• _Text for analysis_:

I am also considering having to give up work as I'm not sure my wages will cover the childcare costs for two so I think you are being very generous.
But I do have a lot of friends where grandparents do regular childcare while they work and I do feel envious sometimes so can see why your daughter might be disappointed if she has a lot of friends in that situation too. But you have done the right thing by being really clear about your boundaries well in advance - the worst thing you could do would be to offer/make a vague comment that she misinterprets and then decide you can't do it later on when she has less time to organise alternative childcare.
She will adjust and I'm sure you can have a lovely relationship with your grandchild.

CadnoDrwg Thu 25-May-17 11:23:01

"There a parents I know who would love to have what you've offered."

I'm not illiterate! There are parents...

Mulberry72 Thu 25-May-17 11:26:50


My DM was exactly the same and I totally respected that and would only ever ask her for help if I was really desperate. MIL, on the other hand is a creature of habit and she was happy to be tied to a specific day.

• _Things to do_:
1 > From the forum discussion about grandparents providing childcare, write out the part that opens with the words containing "I am also considering" and closes with "organise alternative childcare.".
2 > Continue the forum discussion about grandparents providing childcare from the point where it stops.

• _Data for review_:
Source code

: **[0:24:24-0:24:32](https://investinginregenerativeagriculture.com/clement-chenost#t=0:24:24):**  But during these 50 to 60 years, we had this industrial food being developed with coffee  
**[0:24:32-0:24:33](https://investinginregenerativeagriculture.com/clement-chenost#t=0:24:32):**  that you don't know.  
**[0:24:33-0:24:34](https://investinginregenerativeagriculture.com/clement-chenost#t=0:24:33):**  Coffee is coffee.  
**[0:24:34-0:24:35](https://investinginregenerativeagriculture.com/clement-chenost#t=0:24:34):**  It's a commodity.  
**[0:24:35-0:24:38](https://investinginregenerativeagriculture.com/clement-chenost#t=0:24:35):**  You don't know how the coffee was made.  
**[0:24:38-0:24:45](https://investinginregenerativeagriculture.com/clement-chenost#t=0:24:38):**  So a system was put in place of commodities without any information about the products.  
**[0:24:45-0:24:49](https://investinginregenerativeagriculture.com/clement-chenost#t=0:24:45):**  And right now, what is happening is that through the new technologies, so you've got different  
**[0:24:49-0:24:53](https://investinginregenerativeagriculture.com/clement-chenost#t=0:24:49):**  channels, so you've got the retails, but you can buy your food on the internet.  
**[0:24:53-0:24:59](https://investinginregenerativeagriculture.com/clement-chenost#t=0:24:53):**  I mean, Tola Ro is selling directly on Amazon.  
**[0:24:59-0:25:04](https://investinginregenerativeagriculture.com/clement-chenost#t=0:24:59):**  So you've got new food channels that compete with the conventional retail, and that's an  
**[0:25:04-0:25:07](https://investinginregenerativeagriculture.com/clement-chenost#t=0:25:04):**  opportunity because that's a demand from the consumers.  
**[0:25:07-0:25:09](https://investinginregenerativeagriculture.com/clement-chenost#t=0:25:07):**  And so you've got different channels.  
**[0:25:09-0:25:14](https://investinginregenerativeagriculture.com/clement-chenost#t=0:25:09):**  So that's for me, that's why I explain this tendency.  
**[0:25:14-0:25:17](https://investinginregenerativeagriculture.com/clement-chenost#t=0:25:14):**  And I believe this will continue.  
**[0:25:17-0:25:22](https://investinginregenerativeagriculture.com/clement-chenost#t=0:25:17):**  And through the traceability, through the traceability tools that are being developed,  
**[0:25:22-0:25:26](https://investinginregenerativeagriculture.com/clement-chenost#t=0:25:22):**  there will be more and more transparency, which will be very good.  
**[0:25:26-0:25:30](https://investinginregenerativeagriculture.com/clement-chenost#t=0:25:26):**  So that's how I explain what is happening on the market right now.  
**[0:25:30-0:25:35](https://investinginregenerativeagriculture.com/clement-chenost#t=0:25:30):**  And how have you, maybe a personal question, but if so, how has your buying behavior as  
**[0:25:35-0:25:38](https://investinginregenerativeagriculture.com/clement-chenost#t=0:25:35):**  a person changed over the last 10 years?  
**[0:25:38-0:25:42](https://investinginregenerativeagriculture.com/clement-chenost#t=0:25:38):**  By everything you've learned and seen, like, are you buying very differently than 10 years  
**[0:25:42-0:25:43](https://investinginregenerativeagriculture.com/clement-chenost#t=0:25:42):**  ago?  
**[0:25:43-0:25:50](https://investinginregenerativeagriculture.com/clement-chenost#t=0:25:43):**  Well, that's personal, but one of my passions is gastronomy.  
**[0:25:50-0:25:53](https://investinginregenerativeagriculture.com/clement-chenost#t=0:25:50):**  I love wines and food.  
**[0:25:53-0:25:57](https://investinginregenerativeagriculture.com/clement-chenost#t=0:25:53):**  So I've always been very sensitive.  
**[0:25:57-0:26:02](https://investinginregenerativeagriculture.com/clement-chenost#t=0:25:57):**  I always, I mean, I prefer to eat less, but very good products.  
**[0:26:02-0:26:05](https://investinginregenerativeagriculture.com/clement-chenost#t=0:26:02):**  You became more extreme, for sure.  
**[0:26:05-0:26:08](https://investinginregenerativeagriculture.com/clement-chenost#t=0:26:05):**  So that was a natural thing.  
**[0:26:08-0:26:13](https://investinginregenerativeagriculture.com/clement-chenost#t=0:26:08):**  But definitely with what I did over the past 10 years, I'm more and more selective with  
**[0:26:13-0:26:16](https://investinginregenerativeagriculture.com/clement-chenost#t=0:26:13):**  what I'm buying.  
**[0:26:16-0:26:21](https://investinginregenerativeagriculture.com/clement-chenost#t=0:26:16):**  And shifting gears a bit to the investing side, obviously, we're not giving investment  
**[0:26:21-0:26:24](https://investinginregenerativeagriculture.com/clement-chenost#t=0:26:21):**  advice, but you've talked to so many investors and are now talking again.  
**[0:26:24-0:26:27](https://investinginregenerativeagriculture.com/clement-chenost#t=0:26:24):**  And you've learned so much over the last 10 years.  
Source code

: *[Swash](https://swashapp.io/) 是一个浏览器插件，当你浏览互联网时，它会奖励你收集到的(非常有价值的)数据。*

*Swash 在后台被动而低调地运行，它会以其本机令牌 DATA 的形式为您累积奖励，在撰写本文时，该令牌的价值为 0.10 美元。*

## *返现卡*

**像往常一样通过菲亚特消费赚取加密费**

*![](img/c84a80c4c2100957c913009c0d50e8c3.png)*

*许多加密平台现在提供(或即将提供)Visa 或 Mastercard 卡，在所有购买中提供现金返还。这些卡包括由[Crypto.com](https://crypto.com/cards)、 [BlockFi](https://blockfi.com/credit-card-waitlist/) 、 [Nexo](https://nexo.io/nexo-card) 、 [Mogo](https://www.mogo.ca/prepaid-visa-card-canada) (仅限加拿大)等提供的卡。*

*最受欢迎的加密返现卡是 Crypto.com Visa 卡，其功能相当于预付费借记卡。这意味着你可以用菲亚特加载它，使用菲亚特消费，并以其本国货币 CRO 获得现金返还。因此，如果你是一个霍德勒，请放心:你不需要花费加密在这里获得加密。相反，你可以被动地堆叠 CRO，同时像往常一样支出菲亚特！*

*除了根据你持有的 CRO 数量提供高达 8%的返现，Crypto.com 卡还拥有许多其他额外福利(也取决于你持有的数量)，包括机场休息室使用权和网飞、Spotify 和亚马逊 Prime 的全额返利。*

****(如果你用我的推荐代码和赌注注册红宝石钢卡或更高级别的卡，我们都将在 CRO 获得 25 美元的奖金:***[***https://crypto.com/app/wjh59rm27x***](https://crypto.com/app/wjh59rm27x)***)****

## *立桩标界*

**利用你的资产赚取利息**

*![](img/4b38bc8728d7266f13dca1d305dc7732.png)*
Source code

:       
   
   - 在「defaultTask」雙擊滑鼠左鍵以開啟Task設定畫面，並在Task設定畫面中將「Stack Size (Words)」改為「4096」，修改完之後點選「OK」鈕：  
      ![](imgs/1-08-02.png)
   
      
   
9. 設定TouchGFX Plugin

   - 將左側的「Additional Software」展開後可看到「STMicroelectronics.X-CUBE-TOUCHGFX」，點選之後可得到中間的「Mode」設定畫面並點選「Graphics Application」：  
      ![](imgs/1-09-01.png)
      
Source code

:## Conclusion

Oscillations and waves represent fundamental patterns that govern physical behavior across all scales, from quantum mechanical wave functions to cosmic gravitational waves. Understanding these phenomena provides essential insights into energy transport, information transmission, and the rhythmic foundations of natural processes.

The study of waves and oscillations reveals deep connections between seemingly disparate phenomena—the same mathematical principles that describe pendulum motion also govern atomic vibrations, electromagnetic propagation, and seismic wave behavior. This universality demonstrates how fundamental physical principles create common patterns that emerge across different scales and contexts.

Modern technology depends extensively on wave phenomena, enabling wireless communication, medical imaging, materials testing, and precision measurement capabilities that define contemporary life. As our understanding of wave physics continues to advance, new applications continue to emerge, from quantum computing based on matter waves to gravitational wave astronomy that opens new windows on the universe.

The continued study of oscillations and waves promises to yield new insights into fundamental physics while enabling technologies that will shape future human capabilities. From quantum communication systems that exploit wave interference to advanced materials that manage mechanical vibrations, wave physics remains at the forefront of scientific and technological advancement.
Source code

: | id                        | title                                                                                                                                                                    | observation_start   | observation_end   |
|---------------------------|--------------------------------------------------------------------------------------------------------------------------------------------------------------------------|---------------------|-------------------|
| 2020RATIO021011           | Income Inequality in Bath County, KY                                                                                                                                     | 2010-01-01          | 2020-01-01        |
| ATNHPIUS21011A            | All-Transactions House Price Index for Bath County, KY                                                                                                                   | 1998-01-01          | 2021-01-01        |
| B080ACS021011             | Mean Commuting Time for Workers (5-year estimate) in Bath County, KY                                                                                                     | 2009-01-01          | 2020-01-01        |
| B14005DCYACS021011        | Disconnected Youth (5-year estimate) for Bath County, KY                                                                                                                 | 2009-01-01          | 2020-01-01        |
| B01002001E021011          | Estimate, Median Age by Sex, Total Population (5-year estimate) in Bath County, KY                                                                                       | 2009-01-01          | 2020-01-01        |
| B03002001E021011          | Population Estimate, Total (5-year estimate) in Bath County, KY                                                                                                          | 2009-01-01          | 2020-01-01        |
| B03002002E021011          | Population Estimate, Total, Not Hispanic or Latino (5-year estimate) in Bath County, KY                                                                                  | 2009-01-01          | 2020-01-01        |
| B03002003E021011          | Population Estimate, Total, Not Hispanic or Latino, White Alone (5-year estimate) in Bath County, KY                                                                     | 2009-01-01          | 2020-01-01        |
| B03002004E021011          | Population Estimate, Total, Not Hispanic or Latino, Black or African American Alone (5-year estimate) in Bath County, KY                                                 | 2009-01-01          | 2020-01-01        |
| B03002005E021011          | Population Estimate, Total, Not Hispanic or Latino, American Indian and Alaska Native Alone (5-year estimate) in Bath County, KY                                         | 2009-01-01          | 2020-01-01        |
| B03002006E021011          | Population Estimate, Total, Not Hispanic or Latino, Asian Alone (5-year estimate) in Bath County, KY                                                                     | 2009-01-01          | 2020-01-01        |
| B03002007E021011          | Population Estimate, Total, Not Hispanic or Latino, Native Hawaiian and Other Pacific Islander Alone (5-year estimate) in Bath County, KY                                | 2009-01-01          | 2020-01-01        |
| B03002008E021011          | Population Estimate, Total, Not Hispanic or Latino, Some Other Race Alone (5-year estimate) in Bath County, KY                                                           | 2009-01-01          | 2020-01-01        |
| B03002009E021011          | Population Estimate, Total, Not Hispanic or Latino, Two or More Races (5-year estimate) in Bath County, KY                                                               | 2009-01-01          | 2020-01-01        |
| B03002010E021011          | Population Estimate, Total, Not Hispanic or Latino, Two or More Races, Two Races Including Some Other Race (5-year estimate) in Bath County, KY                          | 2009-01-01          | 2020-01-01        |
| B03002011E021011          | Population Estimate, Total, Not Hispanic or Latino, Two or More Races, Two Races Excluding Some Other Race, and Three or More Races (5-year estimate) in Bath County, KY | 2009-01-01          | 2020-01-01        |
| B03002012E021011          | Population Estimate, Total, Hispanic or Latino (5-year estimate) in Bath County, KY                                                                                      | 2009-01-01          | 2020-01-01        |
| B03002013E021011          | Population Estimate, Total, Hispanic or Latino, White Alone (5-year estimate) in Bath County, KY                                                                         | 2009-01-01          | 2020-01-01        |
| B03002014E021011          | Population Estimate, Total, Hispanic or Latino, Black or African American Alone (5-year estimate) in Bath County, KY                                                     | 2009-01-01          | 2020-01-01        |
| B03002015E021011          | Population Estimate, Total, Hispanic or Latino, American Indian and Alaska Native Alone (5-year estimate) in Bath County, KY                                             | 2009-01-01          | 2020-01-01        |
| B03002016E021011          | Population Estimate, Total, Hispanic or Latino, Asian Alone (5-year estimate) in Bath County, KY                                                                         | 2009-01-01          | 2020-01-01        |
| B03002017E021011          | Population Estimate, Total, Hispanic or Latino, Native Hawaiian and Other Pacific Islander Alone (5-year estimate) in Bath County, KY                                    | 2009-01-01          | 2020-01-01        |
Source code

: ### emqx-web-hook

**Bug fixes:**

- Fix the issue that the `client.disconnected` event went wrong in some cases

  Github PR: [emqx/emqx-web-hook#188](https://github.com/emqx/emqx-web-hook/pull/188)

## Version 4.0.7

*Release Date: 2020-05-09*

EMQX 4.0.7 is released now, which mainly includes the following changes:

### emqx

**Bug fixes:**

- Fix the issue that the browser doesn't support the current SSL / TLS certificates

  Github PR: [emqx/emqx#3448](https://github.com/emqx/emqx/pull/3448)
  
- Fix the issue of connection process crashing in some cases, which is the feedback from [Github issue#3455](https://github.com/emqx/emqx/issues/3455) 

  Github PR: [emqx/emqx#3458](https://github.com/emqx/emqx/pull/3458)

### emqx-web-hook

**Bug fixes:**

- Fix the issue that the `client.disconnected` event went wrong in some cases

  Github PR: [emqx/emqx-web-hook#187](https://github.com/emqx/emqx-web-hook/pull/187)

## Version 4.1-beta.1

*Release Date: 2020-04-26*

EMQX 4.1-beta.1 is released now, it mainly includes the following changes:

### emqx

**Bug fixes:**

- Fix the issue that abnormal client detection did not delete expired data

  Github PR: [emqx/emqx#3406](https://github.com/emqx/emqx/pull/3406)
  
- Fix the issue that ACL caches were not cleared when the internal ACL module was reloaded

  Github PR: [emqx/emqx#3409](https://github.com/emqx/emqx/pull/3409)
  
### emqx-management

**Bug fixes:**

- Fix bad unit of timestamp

• _Set of answers_:
1 >
I am also considering having to give up work as I'm not sure my wages will cover the childcare costs for two so I think you are being very generous.
But I do have a lot of friends where grandparents do regular childcare while they work and I do feel envious sometimes so can see why your daughter might be disappointed if she has a lot of friends in that situation too. But you have done the right thing by being really clear about your boundaries well in advance - the worst thing you could do would be to offer/make a vague comment that she misinterprets and then decide you can't do it later on when she has less time to organise alternative childcare.

2 >
As long as you set your stall out and your DD knows where she stands then she should respect that.

diddl Thu 25-May-17 11:29:33

It's entirely up to you.

What if you were ill or wanted a holiday?

One day/morning/afternoon a week doen't seem that much, but what would her plan be for when you couldn't do it?

TheWitTank Thu 25-May-17 11:33:08

YANBU at all -actually very generous to offer help towards nursery fees.
My mum and dad both work full time and will both kindly help with childcare occasionally, but even if they were retired I wouldn't ask for such a commitment from them.